There’s no way out after you’ve become alcoholic. You’re screwed.



-- Without Wax

5 comments:

An Irish Friend of Bill said...

we are a lot less screwed than someone with advanced pancreatic cancer tumors. what we suffer from is entirely treatable. plus requires no surgery. and is free! there are many people with cancers and what have you that would LOVE to have as treatable an illness as alcoholism.
so we are not really screwed. alcoholism is very do-able, if you are sick and tired of being sick and tired.

Fenris_ulf said...

Do not give up hope. Never stop trying to find a better life.

Anonymous said...

Stop focusing on June! She can't save you...nobody can. Take that energy and apply it to yourself. You can choose LIFE instead of feeling sorry for yourself. Ok, you did screw up, now what about tomorrow? Choose your destiny for one day at a time. (or hour) Stay Cool, brother! Hold you head up high! You are on this earth for a purpose, perhaps you need to start your next journey and discover how beautiful things can be when you choose sobriety.

Mike L. said...

Dealing with the wreckage you've created with/in June is something for another day...it seems to me.
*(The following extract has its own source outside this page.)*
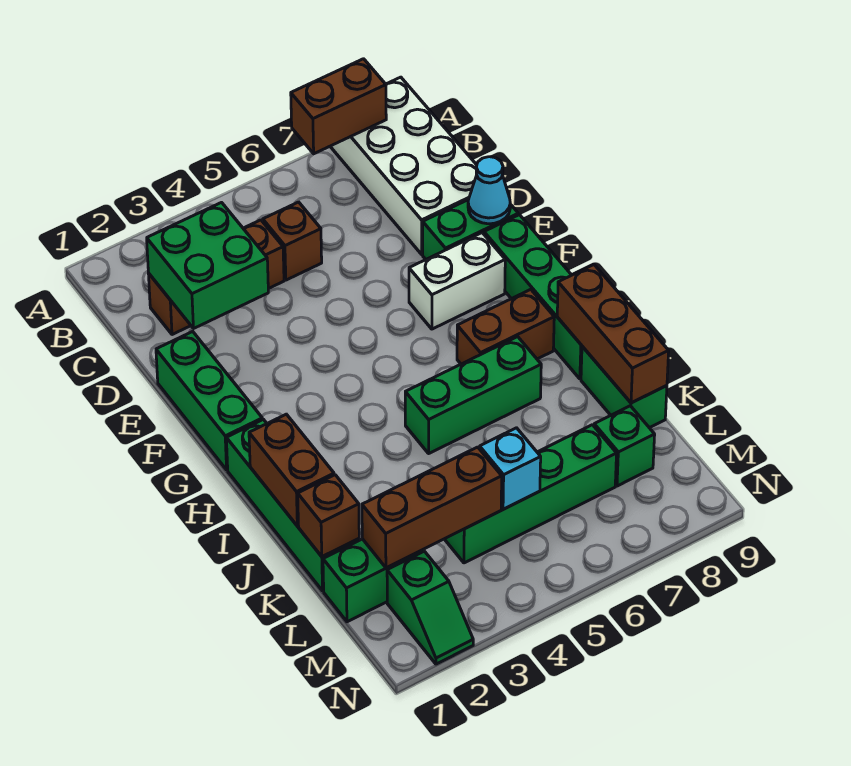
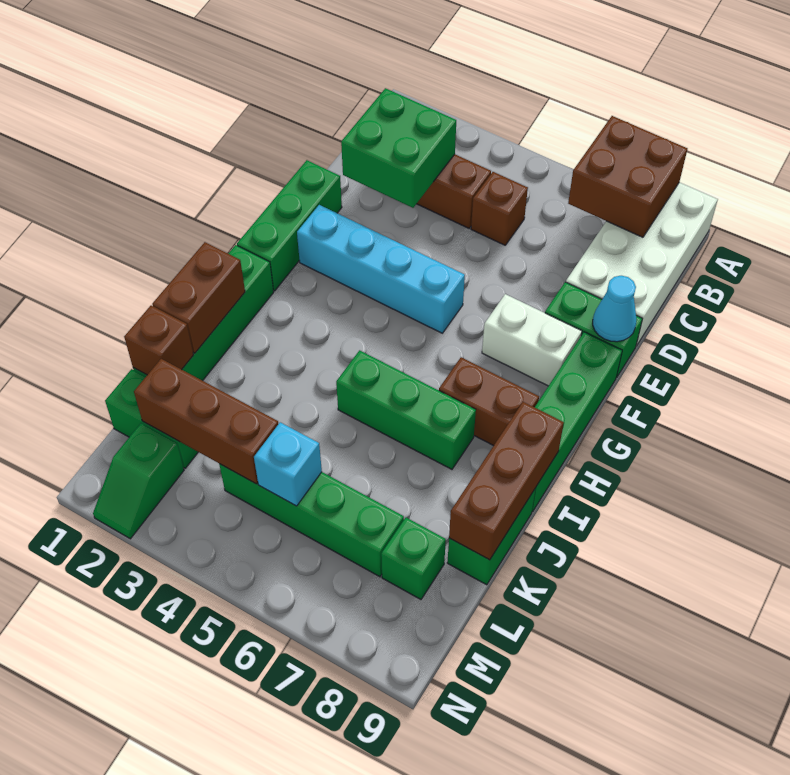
brown brick A7:A8 level 2 -> brown brick A7:B8 level 2
none -> cyan brick F2:F5 level 1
I'd suggest that you focus you efforts within: within you. And then, gradually, work your way out.

I'm not sure what a so-called "normie" is and don't spend effort thinking about it any more. Not sure if it has ever been an effective strategy to distinguish myself from others by name calling or labelling "them" as something different and apart of "me". I am a normie in the sense that I'm a normal alcoholic. June may be a normie in the sense that she's a normal non-alcoholic: and her reaction to your betrayal (that's what your actions were in terms of your relationship with June) is also quite normal in the sense that she (and you) are a normal human being.

Personally, I'd leave June alone and work on your more immediate issues: you. If you are successful at getting/staying sober, working through the process of recovery and finding a new way of living that gives you what you've always been searching for---there will come a place and a time to deal with June and it will happen in its own schedule.

My experience? When I took care of myself and worked on me, all those other issues and relationships seemed to repair themselves with very little intentional or directed effort on my part.

Take care!

Mike L

sincerelysober said...

Thanks for the feedback all. I will be posting an update soon.